Tellez expected words of encouragement to follow.
Instead, Murphy looked Tellez right in the eye and deadpanned, “You’re just not that good.”
Tellez loved it. For a certain brand of ballplayer, trash talking is part of the fun. Forever after, whenever they shook hands, Murphy looked at Tellez and said in a warm tone, “Hey, it’s not your fault. Just do your best.”
“He keeps it lighthearted, which you need in a game that has so many ups and downs in a season,” Yelich said. “But he honestly, really knows players and knows the game of baseball. And you can’t fool him. He sees through all of the bull. He knows what winning players look like and what they don’t.”
For emphasis, Yelich added, “He sees everything.”
Murphy makes that clear by doling out “checks” when anyone steps out of line. They can be for something as serious as lollygagging during a pregame drill or as benign as lingering too long in a bathroom mirror.

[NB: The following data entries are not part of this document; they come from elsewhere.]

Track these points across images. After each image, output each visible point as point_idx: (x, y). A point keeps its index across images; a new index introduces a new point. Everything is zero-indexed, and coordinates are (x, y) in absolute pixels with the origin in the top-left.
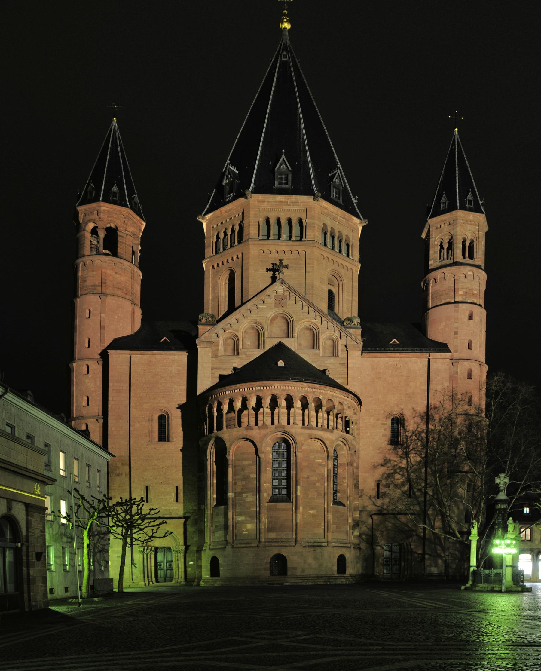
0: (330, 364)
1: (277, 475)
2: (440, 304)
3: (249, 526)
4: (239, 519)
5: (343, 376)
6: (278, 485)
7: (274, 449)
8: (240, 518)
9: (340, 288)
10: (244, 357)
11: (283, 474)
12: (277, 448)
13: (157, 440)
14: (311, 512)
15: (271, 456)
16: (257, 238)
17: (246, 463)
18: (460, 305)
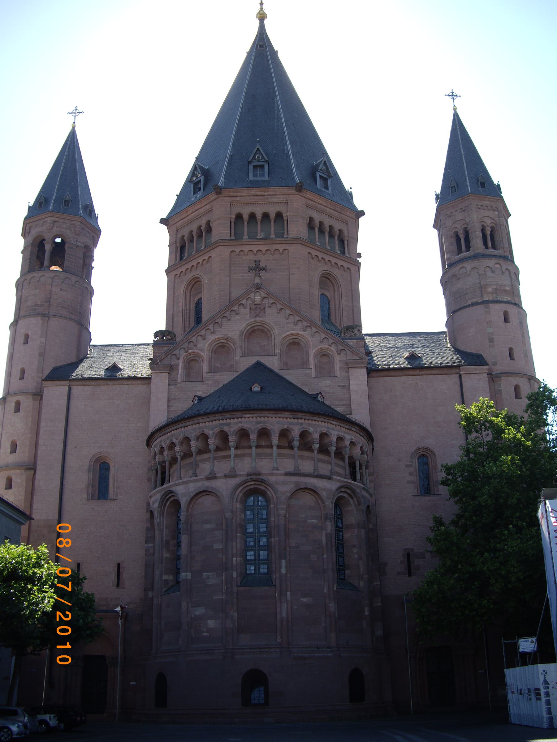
0: (326, 386)
1: (252, 544)
2: (466, 305)
3: (211, 623)
4: (198, 613)
5: (344, 402)
6: (255, 559)
7: (248, 506)
8: (199, 611)
9: (336, 292)
10: (210, 382)
11: (261, 543)
12: (251, 504)
13: (97, 498)
14: (304, 600)
15: (243, 515)
16: (229, 238)
17: (208, 526)
18: (491, 305)
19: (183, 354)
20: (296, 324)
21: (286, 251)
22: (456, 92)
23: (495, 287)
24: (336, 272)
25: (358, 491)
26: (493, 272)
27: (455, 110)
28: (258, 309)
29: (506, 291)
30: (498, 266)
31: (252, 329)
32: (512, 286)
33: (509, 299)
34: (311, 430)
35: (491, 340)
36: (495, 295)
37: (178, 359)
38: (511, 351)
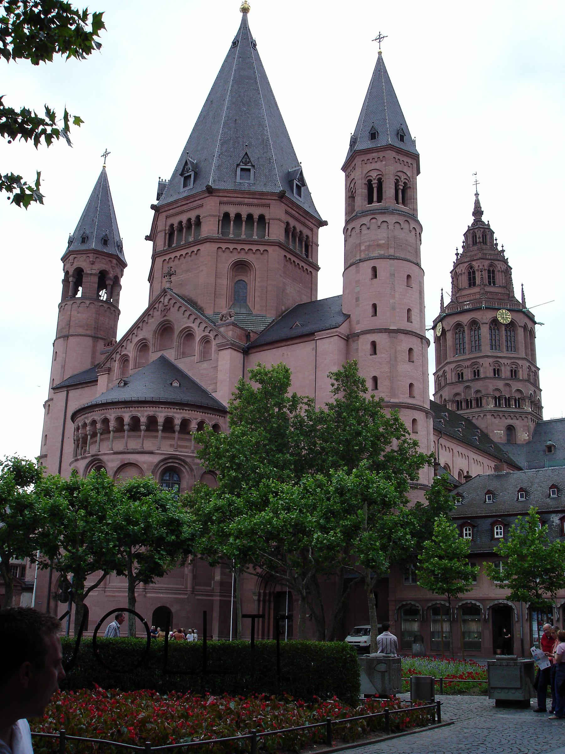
0: (204, 369)
19: (118, 356)
20: (188, 318)
21: (199, 252)
22: (376, 35)
23: (368, 244)
24: (250, 258)
25: (188, 460)
26: (368, 228)
27: (380, 53)
28: (166, 309)
29: (379, 246)
30: (374, 221)
31: (164, 327)
32: (388, 238)
33: (382, 252)
34: (139, 415)
35: (357, 299)
36: (366, 252)
37: (115, 361)
38: (375, 306)
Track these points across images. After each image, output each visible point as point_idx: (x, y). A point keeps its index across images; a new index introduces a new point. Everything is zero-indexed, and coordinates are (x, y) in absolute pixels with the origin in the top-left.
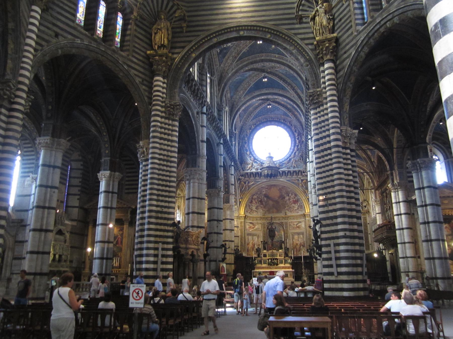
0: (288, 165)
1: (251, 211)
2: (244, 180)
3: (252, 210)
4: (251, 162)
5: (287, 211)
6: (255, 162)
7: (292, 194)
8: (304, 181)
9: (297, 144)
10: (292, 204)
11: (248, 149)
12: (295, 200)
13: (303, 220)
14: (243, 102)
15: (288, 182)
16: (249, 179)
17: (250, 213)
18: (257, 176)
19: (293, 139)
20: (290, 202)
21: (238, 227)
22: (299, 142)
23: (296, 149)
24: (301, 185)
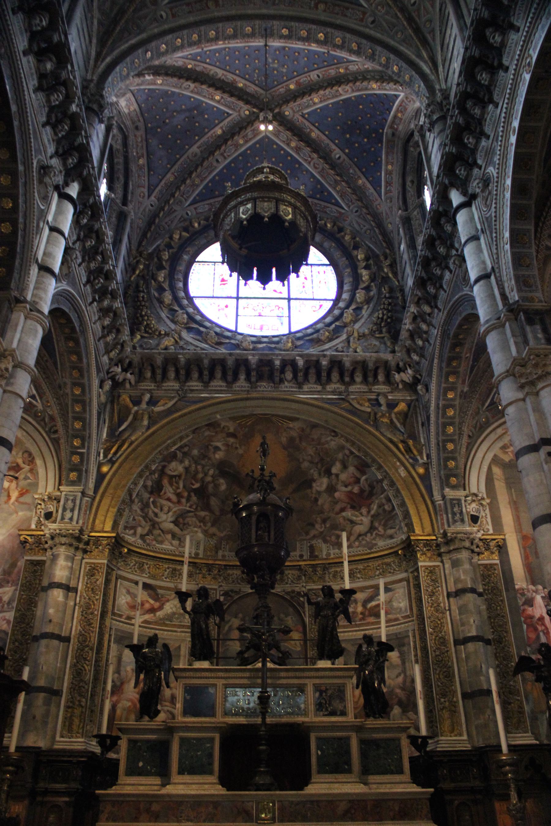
0: (327, 346)
1: (150, 533)
2: (133, 393)
3: (154, 525)
4: (173, 326)
5: (319, 543)
6: (189, 329)
7: (345, 467)
8: (396, 410)
9: (362, 285)
10: (343, 510)
11: (166, 286)
12: (356, 490)
13: (404, 575)
14: (166, 27)
15: (327, 406)
16: (159, 387)
17: (142, 537)
18: (195, 375)
19: (348, 270)
20: (336, 502)
21: (75, 590)
22: (373, 279)
23: (360, 296)
24: (385, 420)
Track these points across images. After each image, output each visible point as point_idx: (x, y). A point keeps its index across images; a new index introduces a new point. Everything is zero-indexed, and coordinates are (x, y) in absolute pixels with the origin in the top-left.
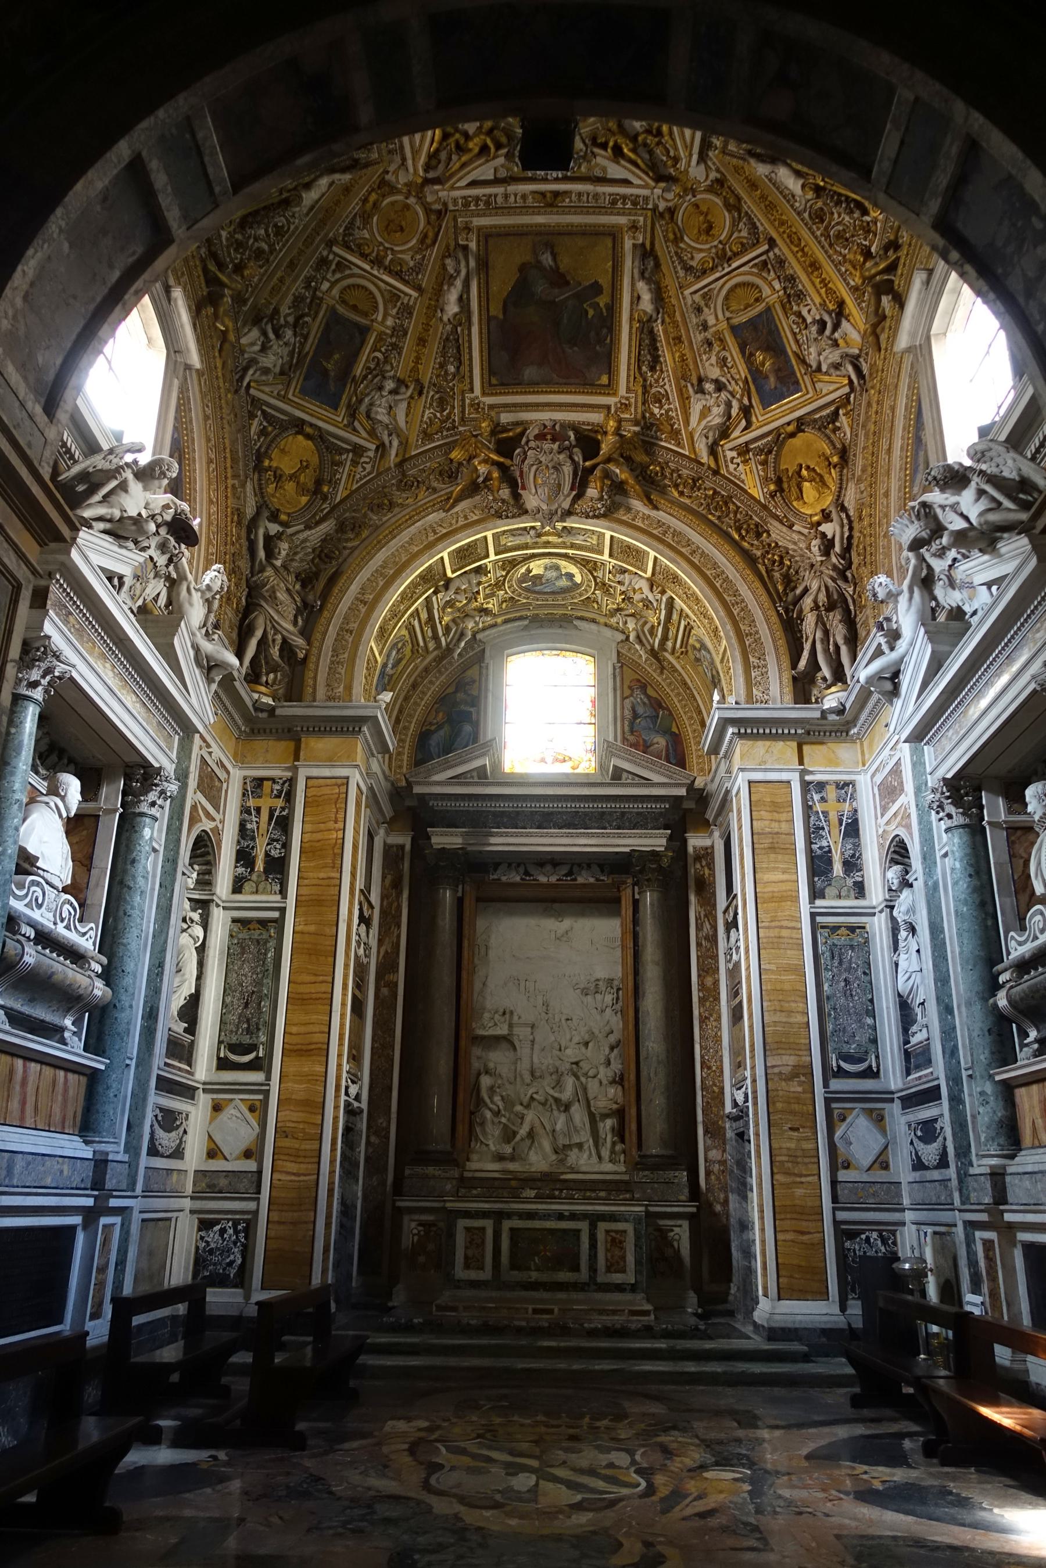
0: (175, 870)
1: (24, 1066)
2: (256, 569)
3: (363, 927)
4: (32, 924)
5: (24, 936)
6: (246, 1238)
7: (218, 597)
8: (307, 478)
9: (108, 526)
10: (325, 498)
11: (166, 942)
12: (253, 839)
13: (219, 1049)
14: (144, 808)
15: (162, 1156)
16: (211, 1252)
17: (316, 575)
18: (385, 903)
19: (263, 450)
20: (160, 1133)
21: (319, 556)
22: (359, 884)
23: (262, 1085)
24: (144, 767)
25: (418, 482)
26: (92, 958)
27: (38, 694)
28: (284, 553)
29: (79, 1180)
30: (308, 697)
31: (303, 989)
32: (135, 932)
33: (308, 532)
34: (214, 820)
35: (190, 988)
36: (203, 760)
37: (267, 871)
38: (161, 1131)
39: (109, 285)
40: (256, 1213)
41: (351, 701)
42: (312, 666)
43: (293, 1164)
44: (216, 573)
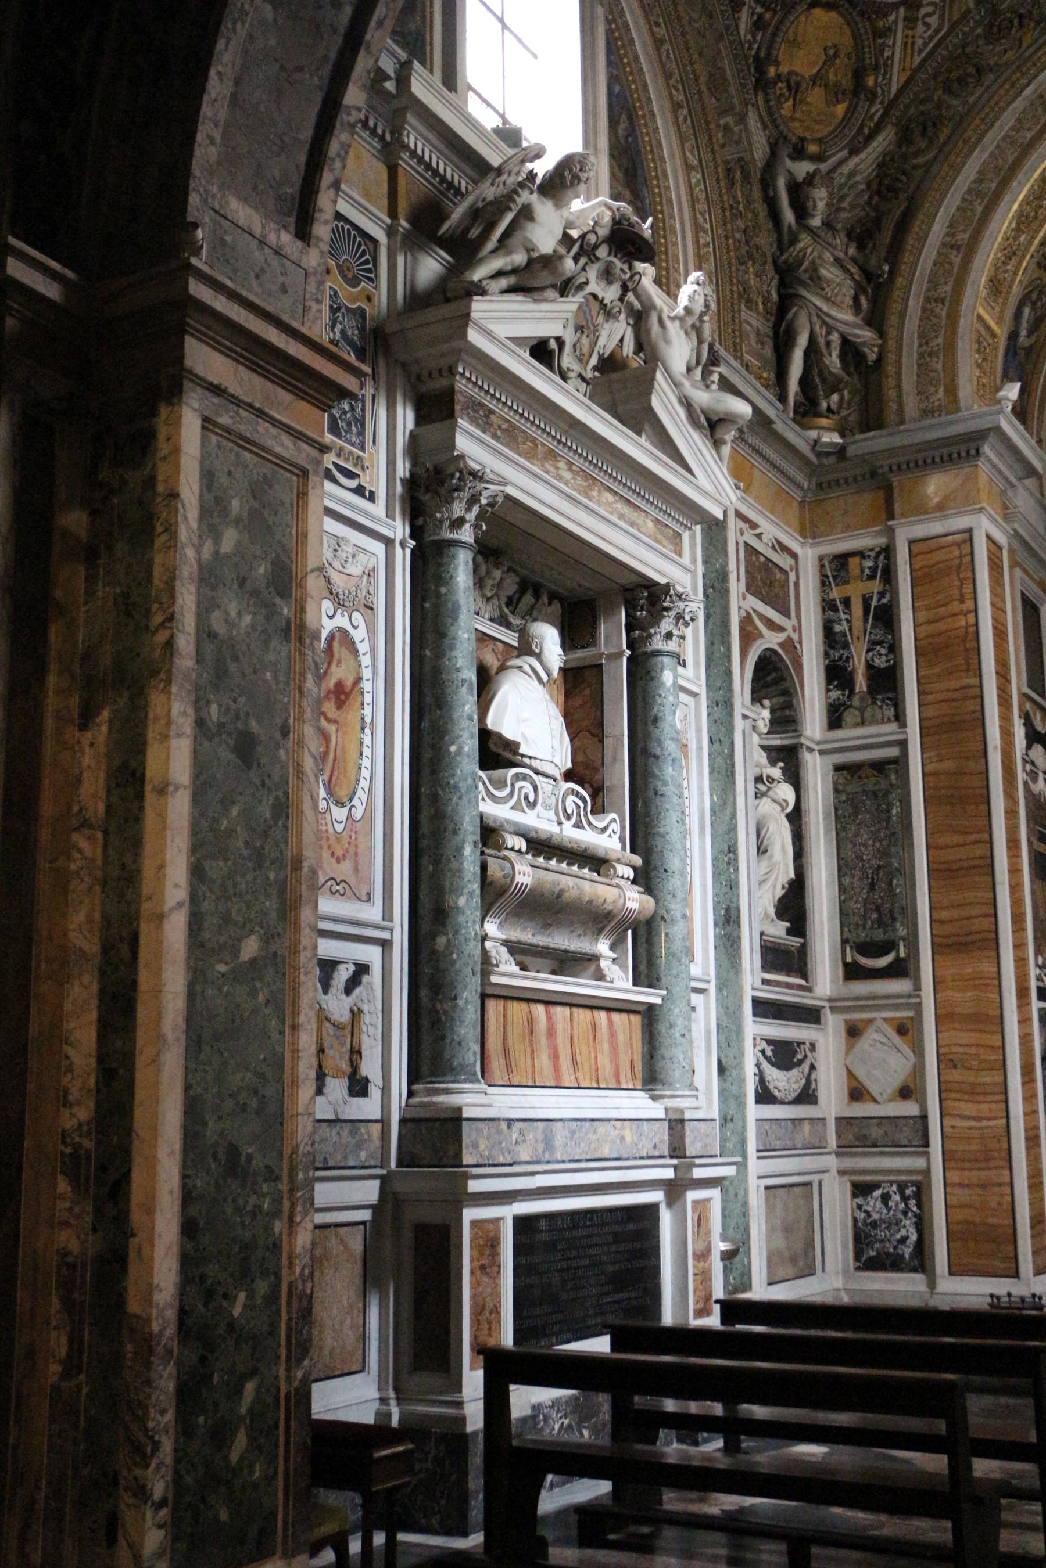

Check. Tell a story that includes too much name-dropping? That’s a check. Complain about the towels in whatever luxury hotel the team happens to inhabit that weekend? That’s a serious check.
“He watches everything and he knows everything going on,” Yelich said. “You might not think he knows it, but he does. Through all the lightheartedness and the jokes, he’s a really smart baseball mind.”